“I? Why, Toots, I spell it with a capital, but leave off the final x,” replied the Health Master cheerfully. “What kind of a game are you playing? Quarantining your dolls?”

“It isn’t a game.” Betty could be, on occasion, quite a self-contained young person.

“What is it, then, if I’m not prying too far into personal matters?”

“It’s for Eula Simms to put on her house.”

“The Simmses will be pleased,” remarked Julia.

“They ought to be,” said Betty complacently. “I don’t suppose they can afford a regular one like the one we put up when Charley had scarlet fever, two years ago. And Eula’s big sister’s got diphtheria,” she added quite casually.

“What’s that?” The Health Master straightened up sharply in his chair. “How do you know that, Twinkles?”

“Eula told me across the fence this morning. She’s excused from school. Three other houses on the street have got it, too. I’m going to make placards for them.”

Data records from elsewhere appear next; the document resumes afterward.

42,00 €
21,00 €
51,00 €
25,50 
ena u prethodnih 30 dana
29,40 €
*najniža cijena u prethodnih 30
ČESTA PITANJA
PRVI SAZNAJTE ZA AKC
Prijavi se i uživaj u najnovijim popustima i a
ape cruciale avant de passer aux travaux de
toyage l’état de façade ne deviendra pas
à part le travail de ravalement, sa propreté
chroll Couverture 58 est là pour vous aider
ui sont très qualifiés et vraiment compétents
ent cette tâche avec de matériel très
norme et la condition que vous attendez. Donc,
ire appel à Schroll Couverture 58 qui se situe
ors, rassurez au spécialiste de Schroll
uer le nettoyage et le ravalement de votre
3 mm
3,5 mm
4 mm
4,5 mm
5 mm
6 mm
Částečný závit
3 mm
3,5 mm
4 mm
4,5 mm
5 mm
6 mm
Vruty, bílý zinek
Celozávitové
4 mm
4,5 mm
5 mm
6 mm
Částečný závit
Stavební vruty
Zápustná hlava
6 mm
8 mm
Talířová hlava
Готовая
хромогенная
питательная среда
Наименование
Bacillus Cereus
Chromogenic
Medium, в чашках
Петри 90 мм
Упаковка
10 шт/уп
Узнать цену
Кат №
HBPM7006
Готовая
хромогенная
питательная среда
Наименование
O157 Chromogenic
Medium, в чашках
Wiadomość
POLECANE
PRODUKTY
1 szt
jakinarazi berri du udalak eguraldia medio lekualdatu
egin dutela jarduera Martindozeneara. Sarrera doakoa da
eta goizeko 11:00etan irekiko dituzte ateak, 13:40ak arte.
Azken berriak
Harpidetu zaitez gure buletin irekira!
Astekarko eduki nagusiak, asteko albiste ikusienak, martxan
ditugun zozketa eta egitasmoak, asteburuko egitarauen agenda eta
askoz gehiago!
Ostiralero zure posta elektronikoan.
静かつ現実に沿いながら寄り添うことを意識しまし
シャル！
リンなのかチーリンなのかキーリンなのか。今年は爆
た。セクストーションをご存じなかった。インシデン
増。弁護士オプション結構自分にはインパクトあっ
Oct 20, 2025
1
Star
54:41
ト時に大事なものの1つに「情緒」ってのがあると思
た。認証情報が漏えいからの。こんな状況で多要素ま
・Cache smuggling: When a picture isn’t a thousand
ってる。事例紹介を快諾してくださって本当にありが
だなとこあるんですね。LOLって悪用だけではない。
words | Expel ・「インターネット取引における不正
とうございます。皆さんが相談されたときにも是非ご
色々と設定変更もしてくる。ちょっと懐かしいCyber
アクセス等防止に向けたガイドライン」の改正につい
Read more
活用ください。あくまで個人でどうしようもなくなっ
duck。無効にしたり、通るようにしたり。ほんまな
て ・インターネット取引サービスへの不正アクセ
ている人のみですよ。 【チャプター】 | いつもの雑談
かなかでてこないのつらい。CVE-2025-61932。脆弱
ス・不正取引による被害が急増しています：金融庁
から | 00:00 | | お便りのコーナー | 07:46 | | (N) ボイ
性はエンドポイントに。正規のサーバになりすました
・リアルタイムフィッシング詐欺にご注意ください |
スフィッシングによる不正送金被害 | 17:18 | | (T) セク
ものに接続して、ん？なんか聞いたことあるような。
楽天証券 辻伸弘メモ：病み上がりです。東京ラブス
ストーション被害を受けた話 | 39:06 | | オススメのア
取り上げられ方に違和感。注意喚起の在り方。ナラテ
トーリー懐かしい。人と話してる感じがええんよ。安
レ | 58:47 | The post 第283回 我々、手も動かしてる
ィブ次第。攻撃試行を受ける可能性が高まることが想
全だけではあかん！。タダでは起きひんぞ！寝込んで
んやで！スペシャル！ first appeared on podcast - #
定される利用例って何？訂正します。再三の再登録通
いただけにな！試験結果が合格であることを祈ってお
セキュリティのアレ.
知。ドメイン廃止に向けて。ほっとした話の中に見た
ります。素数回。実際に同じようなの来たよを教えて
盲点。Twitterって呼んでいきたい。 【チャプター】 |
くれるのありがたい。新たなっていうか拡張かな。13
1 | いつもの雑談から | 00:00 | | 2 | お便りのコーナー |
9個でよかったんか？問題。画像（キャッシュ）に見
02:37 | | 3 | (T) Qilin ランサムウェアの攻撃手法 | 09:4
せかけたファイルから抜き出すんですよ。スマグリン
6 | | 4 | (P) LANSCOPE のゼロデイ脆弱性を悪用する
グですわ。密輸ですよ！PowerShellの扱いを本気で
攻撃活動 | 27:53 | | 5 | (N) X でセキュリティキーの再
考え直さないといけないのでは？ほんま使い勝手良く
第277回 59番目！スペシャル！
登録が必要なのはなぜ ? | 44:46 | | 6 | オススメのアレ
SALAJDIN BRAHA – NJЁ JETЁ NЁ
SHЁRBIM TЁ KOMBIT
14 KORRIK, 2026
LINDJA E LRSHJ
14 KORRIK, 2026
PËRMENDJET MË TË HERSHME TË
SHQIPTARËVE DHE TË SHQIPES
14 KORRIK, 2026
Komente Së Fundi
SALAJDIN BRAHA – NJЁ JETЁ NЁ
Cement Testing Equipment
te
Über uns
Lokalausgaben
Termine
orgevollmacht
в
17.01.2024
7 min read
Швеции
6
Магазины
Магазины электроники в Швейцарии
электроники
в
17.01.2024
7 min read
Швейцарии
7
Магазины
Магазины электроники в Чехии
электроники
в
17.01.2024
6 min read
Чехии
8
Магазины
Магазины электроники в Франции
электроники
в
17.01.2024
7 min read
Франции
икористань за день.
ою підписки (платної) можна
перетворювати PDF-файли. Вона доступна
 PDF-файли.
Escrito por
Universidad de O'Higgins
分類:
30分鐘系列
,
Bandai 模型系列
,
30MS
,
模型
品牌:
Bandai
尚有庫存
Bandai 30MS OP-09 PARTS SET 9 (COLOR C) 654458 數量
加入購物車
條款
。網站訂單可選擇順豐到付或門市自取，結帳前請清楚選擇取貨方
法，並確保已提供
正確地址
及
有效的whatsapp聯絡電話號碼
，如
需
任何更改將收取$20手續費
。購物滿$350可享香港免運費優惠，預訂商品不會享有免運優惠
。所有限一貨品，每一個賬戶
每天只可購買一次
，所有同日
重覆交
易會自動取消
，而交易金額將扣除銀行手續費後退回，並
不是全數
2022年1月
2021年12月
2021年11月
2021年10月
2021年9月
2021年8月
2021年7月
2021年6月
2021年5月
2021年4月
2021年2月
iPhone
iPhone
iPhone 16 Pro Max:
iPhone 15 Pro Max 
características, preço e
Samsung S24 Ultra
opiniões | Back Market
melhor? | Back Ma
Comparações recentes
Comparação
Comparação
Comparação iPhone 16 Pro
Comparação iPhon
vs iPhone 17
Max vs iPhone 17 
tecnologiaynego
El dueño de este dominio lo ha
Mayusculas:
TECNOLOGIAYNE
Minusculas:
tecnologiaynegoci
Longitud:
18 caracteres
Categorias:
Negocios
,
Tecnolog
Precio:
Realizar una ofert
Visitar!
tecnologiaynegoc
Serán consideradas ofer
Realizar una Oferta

“And do the work in play that the Health Department ought to be doing in the deadliest earnest! What on earth is Dr. Merritt thinking of?” And he went to the telephone to call up the Health Officer and find out.

“We’re due for a bad diphtheria year, too,” observed Grandma Sharpless, whose commentaries on practical matters, being always the boiled-down essence of first-hand observation, carried weight in the household. “I’ve noticed that it swings around about once in every five or six years. And it was six years ago we had that bad epidemic.”